Etika Komunikasi Pejabat Publik
Dalam Undang-Undang Nomor 14 Tahun 2008 tentang Keterbukaan Informasi Publik, disebutkan bahwa badan publik wajib menyediakan informasi yang akurat dan dapat diakses oleh masyarakat. Pejabat publik, sebagai representasi institusi negara, seharusnya menjadi teladan dalam menjunjung tinggi etika komunikasi dan keterbukaan.

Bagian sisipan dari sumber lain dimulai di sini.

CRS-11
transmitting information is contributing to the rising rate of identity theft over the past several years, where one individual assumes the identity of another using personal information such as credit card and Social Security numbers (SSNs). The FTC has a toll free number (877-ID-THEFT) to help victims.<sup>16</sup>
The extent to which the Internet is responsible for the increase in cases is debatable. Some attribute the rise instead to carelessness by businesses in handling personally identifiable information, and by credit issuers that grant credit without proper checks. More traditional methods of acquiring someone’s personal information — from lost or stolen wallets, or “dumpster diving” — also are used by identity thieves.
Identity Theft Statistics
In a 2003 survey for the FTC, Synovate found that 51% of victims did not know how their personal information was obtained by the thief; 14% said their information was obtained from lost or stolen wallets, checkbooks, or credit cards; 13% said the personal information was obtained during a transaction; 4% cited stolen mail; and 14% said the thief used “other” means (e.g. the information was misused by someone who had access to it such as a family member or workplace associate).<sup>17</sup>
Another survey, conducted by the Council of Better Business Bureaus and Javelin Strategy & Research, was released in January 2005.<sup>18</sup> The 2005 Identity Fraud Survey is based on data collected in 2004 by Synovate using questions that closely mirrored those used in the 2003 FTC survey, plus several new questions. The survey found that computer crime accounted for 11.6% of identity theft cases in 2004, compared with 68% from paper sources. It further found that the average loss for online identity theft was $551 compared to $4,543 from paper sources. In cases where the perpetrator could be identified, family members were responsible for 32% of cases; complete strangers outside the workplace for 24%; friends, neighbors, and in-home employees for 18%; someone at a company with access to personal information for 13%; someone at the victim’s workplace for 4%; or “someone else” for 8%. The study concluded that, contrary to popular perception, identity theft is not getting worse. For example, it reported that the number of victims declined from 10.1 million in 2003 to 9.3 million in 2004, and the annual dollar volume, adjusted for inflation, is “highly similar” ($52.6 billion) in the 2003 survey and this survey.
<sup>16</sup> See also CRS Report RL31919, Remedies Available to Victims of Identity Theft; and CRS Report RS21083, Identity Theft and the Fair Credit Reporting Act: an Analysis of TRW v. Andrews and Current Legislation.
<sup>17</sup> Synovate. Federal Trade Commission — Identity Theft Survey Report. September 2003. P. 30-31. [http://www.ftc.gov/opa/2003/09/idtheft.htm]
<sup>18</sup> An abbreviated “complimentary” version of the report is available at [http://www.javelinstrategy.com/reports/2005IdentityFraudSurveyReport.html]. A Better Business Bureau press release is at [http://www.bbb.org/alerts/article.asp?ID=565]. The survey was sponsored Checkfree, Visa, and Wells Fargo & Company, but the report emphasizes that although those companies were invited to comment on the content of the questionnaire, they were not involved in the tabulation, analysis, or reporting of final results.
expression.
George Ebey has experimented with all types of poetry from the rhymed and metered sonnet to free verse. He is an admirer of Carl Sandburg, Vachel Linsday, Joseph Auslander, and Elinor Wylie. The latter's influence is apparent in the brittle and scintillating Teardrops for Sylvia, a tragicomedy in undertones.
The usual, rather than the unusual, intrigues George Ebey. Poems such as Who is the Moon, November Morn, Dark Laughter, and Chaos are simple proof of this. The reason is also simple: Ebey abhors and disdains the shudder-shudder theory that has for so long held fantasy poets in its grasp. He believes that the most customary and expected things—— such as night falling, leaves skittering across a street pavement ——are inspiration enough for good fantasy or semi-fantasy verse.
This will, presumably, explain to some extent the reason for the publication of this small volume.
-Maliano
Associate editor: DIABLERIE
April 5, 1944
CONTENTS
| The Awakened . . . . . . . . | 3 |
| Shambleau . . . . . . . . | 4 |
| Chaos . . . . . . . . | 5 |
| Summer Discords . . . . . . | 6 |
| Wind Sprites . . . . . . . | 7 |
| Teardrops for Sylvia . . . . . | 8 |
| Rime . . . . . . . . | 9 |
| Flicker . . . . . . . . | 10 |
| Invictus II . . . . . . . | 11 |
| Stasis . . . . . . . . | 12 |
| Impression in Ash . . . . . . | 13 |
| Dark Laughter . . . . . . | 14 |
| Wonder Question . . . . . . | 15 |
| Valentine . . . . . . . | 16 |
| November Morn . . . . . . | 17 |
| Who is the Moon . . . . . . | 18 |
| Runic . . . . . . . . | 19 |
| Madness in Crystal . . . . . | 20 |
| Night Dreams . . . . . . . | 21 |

Memblokir komunikasi dari wartawan bukan hanya mencederai etika profesi, tetapi juga merusak kepercayaan publik terhadap institusi yang dipimpinnya. Jika RSUD KHZ Musthafa ingin menjadi pelopor pelayanan berbasis teknologi, maka integritas dan etika komunikasi pejabatnya harus sejalan dengan semangat inovasi tersebut.
Sampai saat ini, belum ada pernyataan resmi dari dr. Hj. Eli Hendalia terkait alasan pemblokiran tersebut. Publik pun menunggu klarifikasi yang jujur dan terbuka, sebagai bentuk tanggung jawab moral dan profesional dari seorang pejabat publik.